Sei leve su cui agire, sei strategie da mettere in campo a seconda della tipicità delle strutture. Se medici e infermieri sono ostili, temono intrusione, controllo e limitazioni della libertà professionale, occorre demistificare il sistema e chiarire gli aspetti legali, poiché la prospettiva di ripercussioni nel caso di mancata adesione alle raccomandazioni può creare ansia e paure. Viceversa, in contesti più favorevoli, è importante coinvolgere la comunità degli utenti, cioè i professionisti sanitari, nel processo di integrazione, rendendoli partecipi della selezione delle evidenze e dei criteri di attivazione dei messaggi guida. Infine, nelle realtà più avanzate e ben disposte, sarà utile concentrarsi sugli aspetti di usabilità e sull’adattabilità del sistema alle condizioni lavorative dei singoli reparti, rendendo effettive le potenzialità dello strumento.

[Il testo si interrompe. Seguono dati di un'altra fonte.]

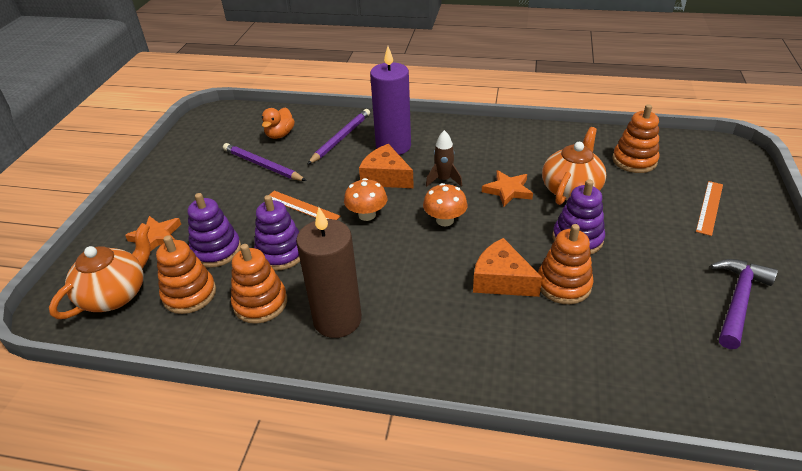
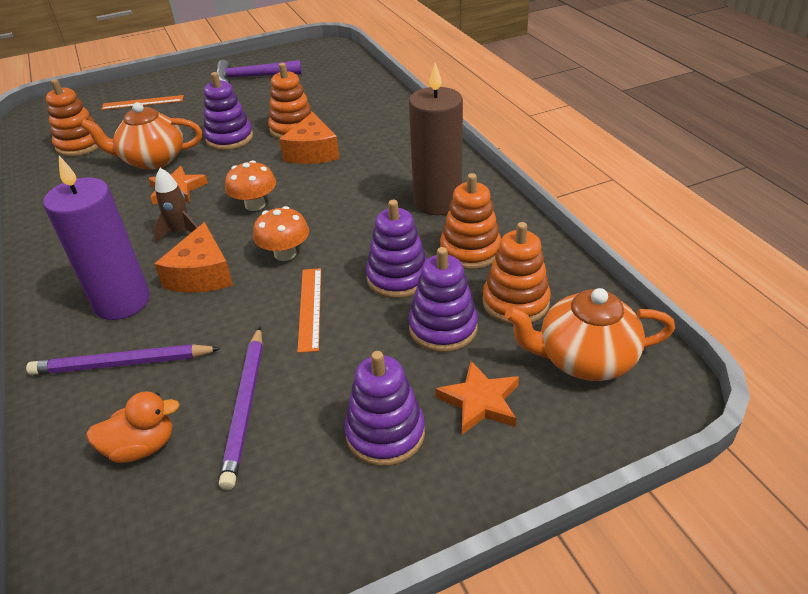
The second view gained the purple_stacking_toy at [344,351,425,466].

«Ma esiste un altro aspetto fondamentale che abbiamo voluto evidenziare – afferma Lorenzo Moja, responsabile del Codes e ricercatore dell’Università degli Studi di Milano, Irccs Galeazzi -. Ogni implementazione tecnologica richiede un’attenta riflessione e non può essere esente da interventi di valutazione». Per questo il programma Codes ha incluso due studi randomizzati, che per la prima volta in Italia hanno misurato l’efficacia di un sistema di supporto decisionale digitale presso due ospedali italiani: quello di Vimercate, polo generalista alle porte di Milano, e l’Irst di Meldola, struttura oncologica di riferimento per la Romagna.

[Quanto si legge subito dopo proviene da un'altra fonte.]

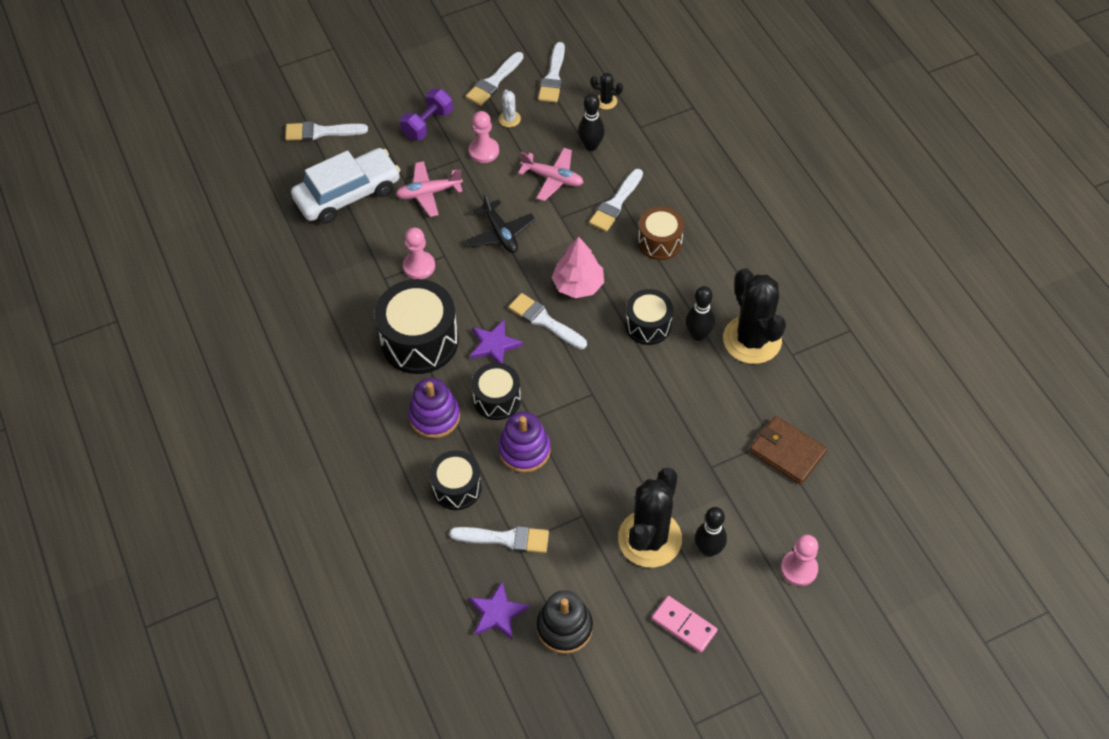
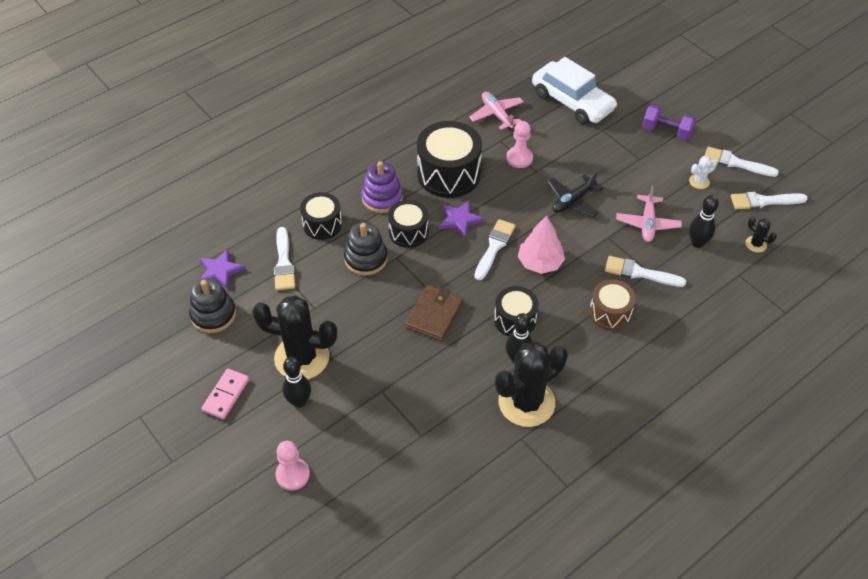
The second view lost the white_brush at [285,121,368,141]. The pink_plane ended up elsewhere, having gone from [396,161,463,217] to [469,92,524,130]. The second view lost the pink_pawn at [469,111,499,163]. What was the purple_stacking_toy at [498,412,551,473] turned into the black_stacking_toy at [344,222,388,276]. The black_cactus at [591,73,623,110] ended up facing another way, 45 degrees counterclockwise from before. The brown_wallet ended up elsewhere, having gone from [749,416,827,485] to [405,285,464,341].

Un punto cruciale, quello della valutazione di dispositivi capaci di incidere sulla salute delle persone. «Produrre un’applicazione, dire che funziona e cercare di venderla agli ospedali è un’operazione relativamente semplice – conclude Moja – . Tenendo come confronto il rigido iter di validazione previsto per i farmaci e per i dispositivi medici, è evidente come le applicazioni informatiche sfuggano a percorsi di valutazione virtuosi. Ed è facile ipotizzare che nel prossimo futuro l’aumento di proposte del mercato medtech possa tradursi in una difficoltà per gli ospedali. Allo stesso tempo, l’analisi informatizzata dei milioni di dati prodotti dalle cartelle cliniche elettroniche e dai database regionali avrà un ruolo sempre maggiore, sulle cui potenzialità occorre vigilare: supportare le decisioni cliniche non è una prerogativa di tutti e pochissimi strumenti informatici sono stati oggetto di studio».